The mayor of Algeciras José Ignacio Landaluce remains in office, despite the media storm that overshadows his figure in the face of the complaint for sexual harassment, embezzlement and influence peddling that the PSOE filed with the Supreme Court. “If I resign, it would be agreeing with those who lie and attack,” he said, just as he will maintain his position as a PP senator “in defense of the Gibraltar campaign.”
In an interview with Onda Cero, the councilor described the actions taken by the socialists as a “set-up” and “personal persecution”, saying that he is accused “of something that I did not do”. “To date, no complaint has been filed against me by these people,” he said on Thursday, adding that he would maintain the complaint filed before the Court No. 1 of Algeciras due to the “atrocities” presented by the opposition.
The historic leader of the city also had a few words about the pressure that Marco Borrego, Landaluce’s trusted position, exerted on one of the former councilors of the City Hall allegedly harassed, whom he asked to pretend before a notary that she suffered from a “mental imbalance” to bury the controversy.
“On October 3, 2023, the chief of staff of the City Hall, my friend Bernardo, sent me an email, which my former colleague Laura Ruiz had sent,” he explained, in which he assured that what the PSOE was saying “was entirely false.” As for the meeting of which there are recordings, he simplified its scope by saying that “he was not there” and, according to what was transmitted by his party colleagues, “they wanted to leave everything to continue working for Algeciras.”
Moreno Bonilla speaks out
For his part, the President of the Council and leader of the PP in Andalusia, Juan Manuel Moreno, spoke for the first time this Thursday about the case of the popular senator and historic mayor of Algeciras, denounced for alleged sexual abuse of two former municipal councilors, among other crimes.
Moreno distanced himself from Landaluce, who until last month was a “reference” in the party, and assured that his party lacks “instruments of pressure” to precipitate his resignation as mayor of Algeciras, the tenth most populous city in Andalusia. “Landaluce is not a member of our party. We have no instrument of pressure on him,” declared the President of the Council, in front of a crowd of journalists in the corridors of Parliament, where the last autonomous budgets of the legislature are approved this Thursday.
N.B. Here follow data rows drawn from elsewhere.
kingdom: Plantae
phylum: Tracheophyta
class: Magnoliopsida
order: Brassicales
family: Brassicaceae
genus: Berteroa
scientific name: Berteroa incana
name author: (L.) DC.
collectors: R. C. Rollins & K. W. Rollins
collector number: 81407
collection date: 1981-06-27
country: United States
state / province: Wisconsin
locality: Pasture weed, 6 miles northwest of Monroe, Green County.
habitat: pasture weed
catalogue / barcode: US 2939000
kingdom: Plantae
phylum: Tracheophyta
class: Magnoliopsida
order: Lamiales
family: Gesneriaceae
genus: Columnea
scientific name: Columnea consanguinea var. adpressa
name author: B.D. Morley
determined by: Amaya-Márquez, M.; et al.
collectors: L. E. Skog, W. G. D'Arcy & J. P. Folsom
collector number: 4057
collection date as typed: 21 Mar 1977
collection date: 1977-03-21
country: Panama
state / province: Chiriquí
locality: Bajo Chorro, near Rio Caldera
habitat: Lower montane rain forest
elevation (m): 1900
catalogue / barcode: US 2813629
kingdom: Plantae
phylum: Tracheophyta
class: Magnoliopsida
Moreno had to break the silence in which the PP has been plunged since last Wednesday, Andalusian Post Office published a recording in which we hear a popular leader, Marcos Borrego, pressuring a former municipal councilor to claim in writing and before a notary that she suffered from “mental imbalance” when she broadcast WhatsApp messages from two colleagues from the City Hall who denounced touching and abuse on the part of Landaluce.
“Pressure and blackmail”
The audios splashed Moreno’s PP on the day he had to boast of stability with the approval of record budgets of 51.6 billion euros. The deputies of all the opposition parties who took to the podium of Parliament dishonored the popular parties for their “mafia” and “pressure and blackmail” maneuvers on women to make them appear “crazy” to protect “harassers and sexists”.
The President of the Council and leader of the Andalusian PP recalled that Landaluce had requested the suspension of activism last week, when the PSOE formalized the complaint with the Prosecutor’s Office for cases of abuse, abandoned his organic functions – he resigned from his position as president of the PP of Algeciras – and moved to the joint group of the Senate. “He joined the mixed group of the Senate. The provincial leadership of Cádiz is the one that has a direct relationship with him and the one that speaks with him,” Moreno hastily emphasized, at the entrance to the plenary room of the Parliament.
Broken relationships
Sources from the leadership of the Andalusian PP assure that they have “cut off” relations with Landaluce for a week, that the historic mayor has been calling the leaders around the president for days, but “they are not answering the phone”. Although Moreno assured that the PP lacks pressure instruments to force Landaluce’s departure from City Hall, in reality the party has 12 councilors who could promote a motion of censure against its leader.
In the PP, we exclude this hypothesis because it would mean opening a “civil war” in a very important city – with 125,000 inhabitants –, capital of Moreno’s interests during the regional elections which will take place in a few months. Landaluce has governed Algeciras for two decades, with five absolute majorities and a single period of coalition government with Ciudadanos. His control of the party in his municipality and the affinities of his advisors make difficult the option of an internal rebellion promoted by the leadership of the PP of Cádiz to impose a motion of censure.